Cerro Torre Controversy: Get Rid of Compressors Already
Seems most of us have moved on from the latest climbing world drama. Thank god. So I’ll sneak-in a quick suggestion that nobody can disagree with: Put the compressor in a museum. Uh-oh. I just remembered that this is climbing. And this is the Internet. I should revise my assertion: nobody reasonable could possibly argue that, somehow, a 300-pound metal engine belongs littered on the flanks of Cerro Torre.
Hardly anyone sees it up there anyway. Yet people clearly have a sentimental attachment to it (just look at the overblown reactions to this whole ordeal). Everybody agrees that it never belonged on Cerro Torre to begin with – notwithstanding a few “True Believers,” who also stand by Maestri’s 1959 hoax, and can’t be bothered by such trivialities as evidence and reason. Anyway, we can debate Hayden and Jason’s bolt removal ad nauseam (we’re well on our way, if not beyond). But the rusting heap of metal hanging on the side of Cerro Torre? C’mon. Even the True Believers. One word: museum. Maybe Argentina would even give the compressor to Italy, and then everyone would be happy.
Even those who use the nonsense argument that chopping some of the Compressor Route’s bolt-ladders was “elitist” would be pleased. Everyone can enjoy its namesake in a museum. You don’t even have to be a climber. What could be less elitist than that?
Seriously, why not haul it down, put it in a museum, or add it to the climbing display at the visitor’s center in El Chalten, where folks can see it? Perhaps the park service is considering it; I don’t know. But history is done. The Compressor Route happened. Nobody will forget it, and putting it on display might remind us, by way of sordid example, to respect the places we love.
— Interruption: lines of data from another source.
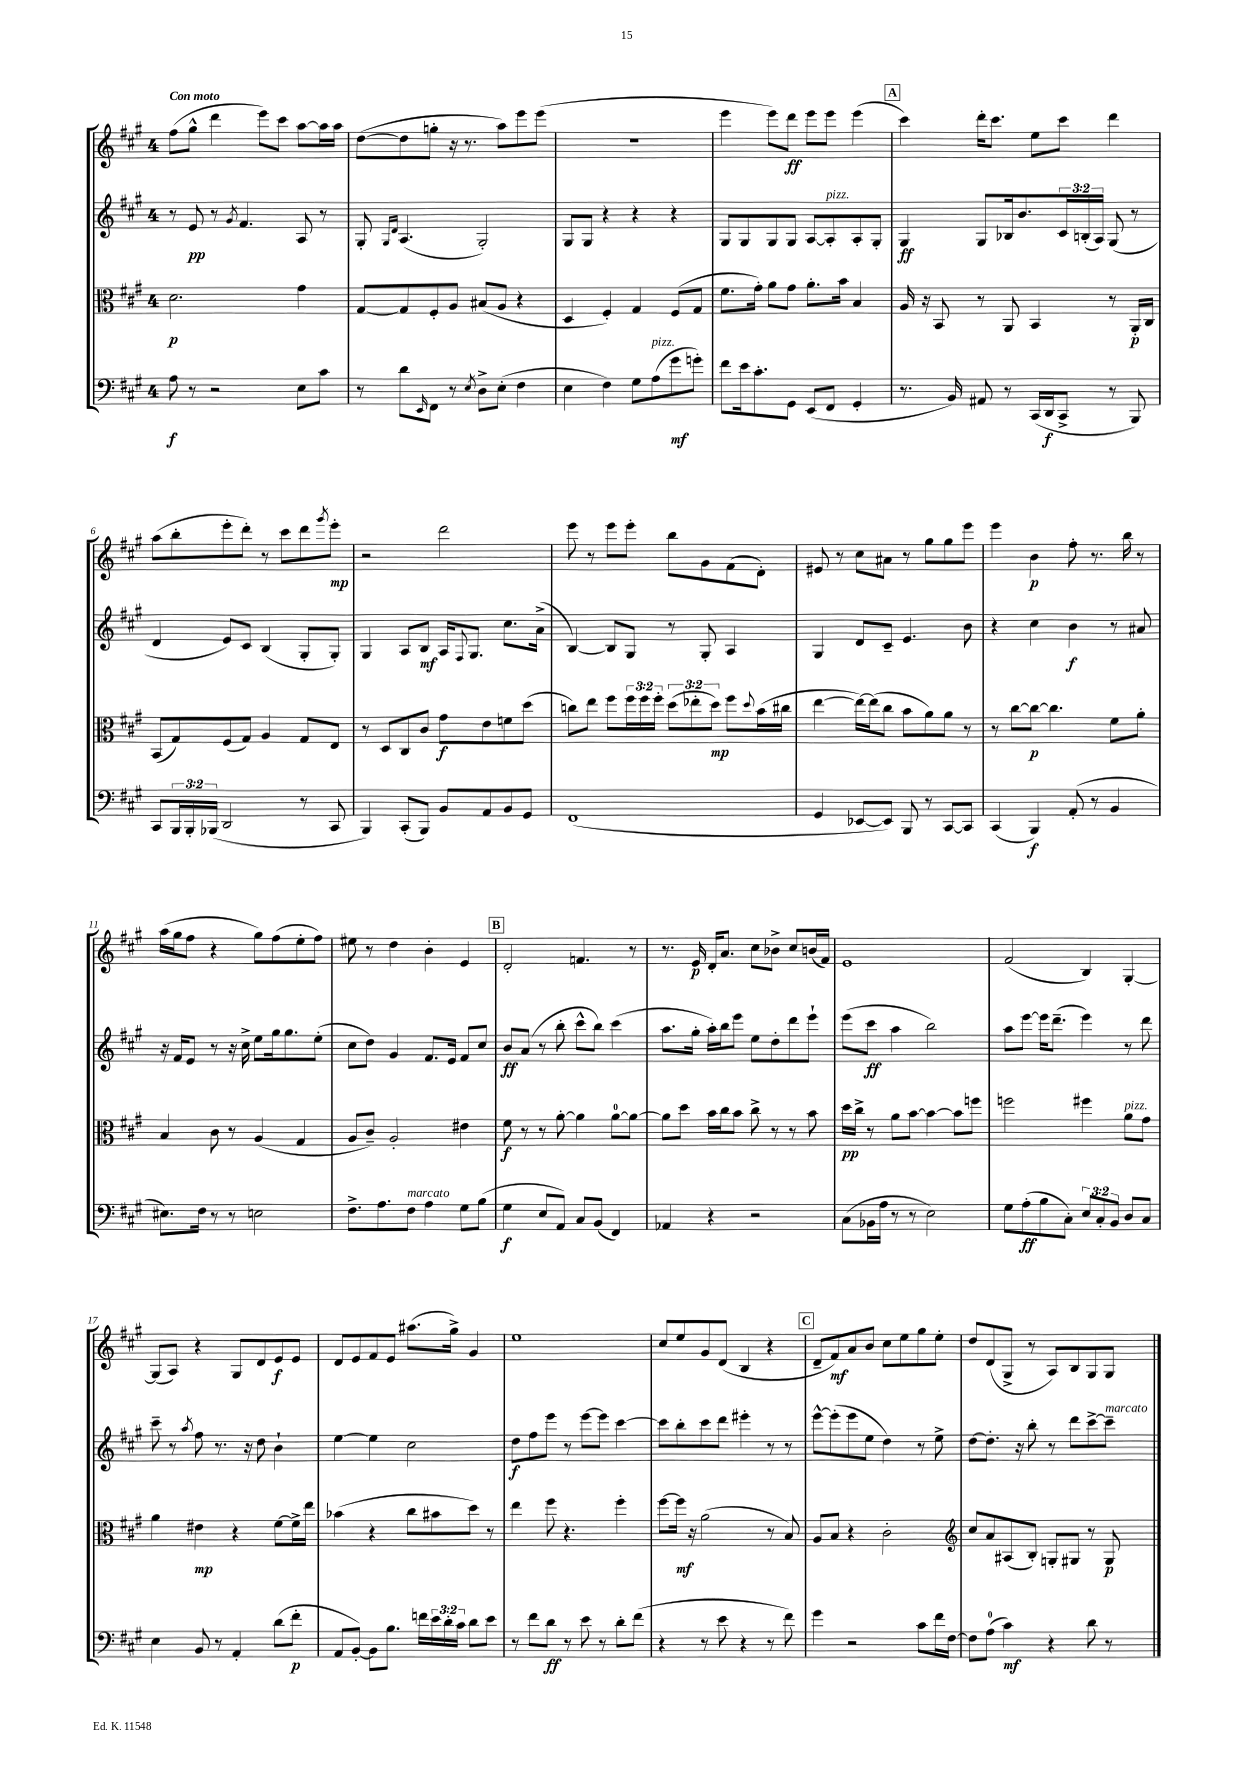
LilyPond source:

<<
\new StaffGroup <<
\new Staff = "s0" {
    \clef treble \key a \major \once \override Staff.TimeSignature.style = #'single-digit \time 4/4 \tempo "Con moto"
    fis''8( gis''8-^ d'''4 e'''8) cis'''8 a''8~ a''16 a''16 |
    d''8~( d''8 g''8-. r16 r8. a''8) e'''8 e'''8( |
    R1 |
    e'''4 e'''8) d'''8\ff e'''8 e'''8 e'''4( |
    \mark \markup { \box "A" } cis'''4) d'''16-. cis'''8. e''8 cis'''8 d'''4 |
    a''8( b''8-. e'''8-. d'''8-.) r8 cis'''8 d'''8 \acciaccatura { gis'''8 } e'''8-.\mp |
    r2 d'''2 |
    e'''8 r8 e'''8 e'''8-. b''8 gis'8 fis'8( d'8-.) |
    eis'8 r8 cis''8 ais'8 r8 gis''8 gis''8 e'''8 |
    e'''4 b'4\p fis''8-. r8. b''16 r8 |
    a''16( gis''16 fis''8 r4 gis''8) fis''8( e''8-. fis''8) |
    eis''8 r8 d''4 b'4-. e'4 |
    \mark \markup { \box "B" } d'2-. f'4. r8 |
    r8. e'16\p d'16-. a'8. cis''8 bes'8-> cis''8 b'16( fis'16) |
    e'1 |
    fis'2( b4) gis4~-. |
    gis8( a8) r4 gis8 d'8 e'8\f e'8 |
    d'8 e'8 fis'8 e'8 ais''8.( gis''16->) gis'4 |
    e''1 |
    cis''8 e''8 gis'8 d'8( b4 r4 |
    \mark \markup { \box "C" } d'8-- fis'8\mf) a'8 b'8 cis''8 e''8 gis''8 e''8-. |
    d''8 d'8( gis8-> r8 a8) b8 gis8 gis8 \bar "|." |
}
\new Staff = "s1" {
    \clef treble \key a \major \once \override Staff.TimeSignature.style = #'single-digit \time 4/4 \override Staff.TupletNumber.text = #tuplet-number::calc-fraction-text
    r8 e'8\pp r8 \acciaccatura { gis'8 } fis'4. a8 r8 |
    gis8-. \grace { gis16 d'16 } a4.( gis2-.) |
    gis8 gis8 r4 r4 r4 |
    gis8 gis8 gis8 gis8 a8~ a8-.^\markup { \italic "pizz." } a8-. gis8-. |
    \mark \markup { \box "A" } gis4\ff gis8 bes16 b'8. \tuplet 3/2 { cis'16 b16-.( a16) } gis8( r8 |
    d'4 e'8) cis'8 b4( gis8-. gis8-.) |
    gis4 a8 b8\mf a16 \appoggiatura { fis8 } gis8. cis''8. a'16->( |
    b4~) b8 gis8 r8 gis8-. a4 |
    gis4 d'8 cis'8-- e'4. b'8 |
    r4 cis''4 b'4\f r8 ais'8 |
    r16 fis'16 e'8 r8 r16 cis''16-> e''8 gis''16 gis''8. e''8-.( |
    cis''8 d''8) gis'4 fis'8. e'16 fis'8 cis''8 |
    \mark \markup { \box "B" } b'8\ff a'8( r8 b''8-. cis'''8-^ b''8) cis'''4( |
    a''8. gis''16-. a''16-.) b''16 e'''8 e''8 d''8-. d'''8 e'''8-! |
    e'''8( cis'''8\ff a''4 b''2) |
    a''8 e'''8~ e'''16 d'''8.--( e'''4) r8 d'''8 |
    cis'''8-- r8 \acciaccatura { a''8 } fis''8 r8. r16 d''8 b'4-! |
    e''4~ e''4 cis''2 |
    d''8\f fis''8 e'''8 r8 e'''8~ e'''8 cis'''4~ |
    cis'''8 b''8-. cis'''8 d'''8 eis'''4-. r8 r8 |
    \mark \markup { \box "C" } e'''8~-^ e'''8-.( e'''8 e''8 d''4) r8 e''8-> |
    d''8~ d''8.-. r16 b''8-. r8 d'''8 cis'''8~-> cis'''8--^\markup { \italic "marcato" } \bar "|." |
}
\new Staff = "s2" {
    \clef alto \key a \major \once \override Staff.TimeSignature.style = #'single-digit \time 4/4 \override Staff.TupletNumber.text = #tuplet-number::calc-fraction-text
    d'2.\p gis'4 |
    gis8~ gis8 fis8-. a8 bis8( a8 r4 |
    d4 fis4-.) gis4 fis8( gis8 |
    fis'8. gis'16-.) a'8 gis'8 a'8.-. b'16 b4 |
    \mark \markup { \box "A" } a16 r16 b,8 r8 a,8 b,4 r8 a,16-.\p cis16 |
    b,8( gis8) fis8( gis8) a4 gis8 e8 |
    r8 d8 cis8 cis'8 gis'8\f e'8 f'8 d''8( |
    c''8) e''8 fis''8 \tuplet 3/2 { fis''16 fis''16 fis''16-. } \tuplet 3/2 { d''8( ees''8-. d''8\mp) } fis''8 \appoggiatura { d''8 } b'16( cis''16 |
    e''4~ e''16~) e''16( cis''8 b'8 a'8) a'8 r8 |
    r8 cis''8~ cis''8~\p cis''4. fis'8 a'8-. |
    b4 cis'8 r8 a4( gis4 |
    a8 cis'8--) a2-. eis'4 |
    \mark \markup { \box "B" } fis'8\f r8 r8 a'8~-. a'4 a'8-0~ a'8~ |
    a'8 d''8 b'16 cis''16 b'8 cis''8-> r8 r8 b'8 |
    d''16\pp cis''16-> r8 a'8 b'8~ b'4~ b'8 f''8 |
    f''2 fis''4 a'8^\markup { \italic "pizz." } gis'8 |
    a'4 eis'4\mp r4 fis'8~ fis'16-> e''16 |
    bes'4( r4 cis''8 bis'8 d''8) r8 |
    e''4 fis''8 r4. fis''4-. |
    fis''8~ fis''16\mf r16 a'2( r8 b8) |
    \mark \markup { \box "C" } a8 b8 r4 cis'2-. |
    \clef treble cis''8 a'8 ais8( b8-.) g8-. gis8 r8 gis8\p \bar "|." |
}
\new Staff = "s3" {
    \clef bass \key a \major \once \override Staff.TimeSignature.style = #'single-digit \time 4/4 \override Staff.TupletNumber.text = #tuplet-number::calc-fraction-text
    a8\f r8 r2 e8 cis'8 |
    r8 d'8 \grace { e,16 } fis,8 r8 \acciaccatura { e8 } d8-> e8-.( fis4 |
    e4 fis4) gis8 a8^\markup { \italic "pizz." }( gis'8\mf g'8-.) |
    fis'8 e'16 cis'8.-. gis,8 e,8( fis,8 gis,4-. |
    \mark \markup { \box "A" } r8. b,16) ais,8 r8 cis,16( d,16\f cis,8-> r8 b,,8) |
    cis,8 \tuplet 3/2 { b,,16 b,,16-. bes,,16( } d,2 r8 cis,8 |
    b,,4) cis,8-.( b,,8) b,8 a,8 b,8 gis,8 |
    fis,1( |
    gis,4 ees,8~ ees,8) b,,8 r8 cis,8~ cis,8 |
    cis,4( b,,4\f) a,8-.( r8 b,4 |
    eis8.) fis16 r8 r8 e2 |
    fis8.-> a8. fis8^\markup { \italic "marcato" } a4 gis8 b8( |
    \mark \markup { \box "B" } gis4\f e8 a,8) cis8 b,8( fis,4) |
    aes,4 r4 r2 |
    cis8( bes,16 a16 r8 r8 e2) |
    gis8 a8-.\ff( b8 cis8-.) \tuplet 3/2 { e8 cis8-. b,8 } d8 cis8 |
    e4 b,8 r8 a,4-. d'8( fis'8-.\p |
    a,8 b,8~-.) b,8 b8. f'16 \tuplet 3/2 { e'16 d'16-. cis'16 } d'8 e'8 |
    r8 fis'8 d'8\ff r8 e'8 r8 d'8-. fis'8( |
    r4 r8 e'8 r4 r8 fis'8) |
    \mark \markup { \box "C" } gis'4 r2 cis'8 fis'16 fis16~ |
    fis8 a8-0( cis'4\mf) r4 d'8 r8 \bar "|." |
}
>>
>>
As we should. We accept some limited impact when we hike, ski, climb and venture into the mountains, but, “A gasoline-powered air compressor is not climbing equipment – it is industrial equipment,” as Colin Haley wrote in his excellent piece. It has no place in the mountains. Not in 1970, and not now.
After forty years of controversy, maybe something good can come from the Compressor Route: A reminder to keep wild places wild, treat them fairly and keep them clean. Put the compressor in a museum. Where it belongs.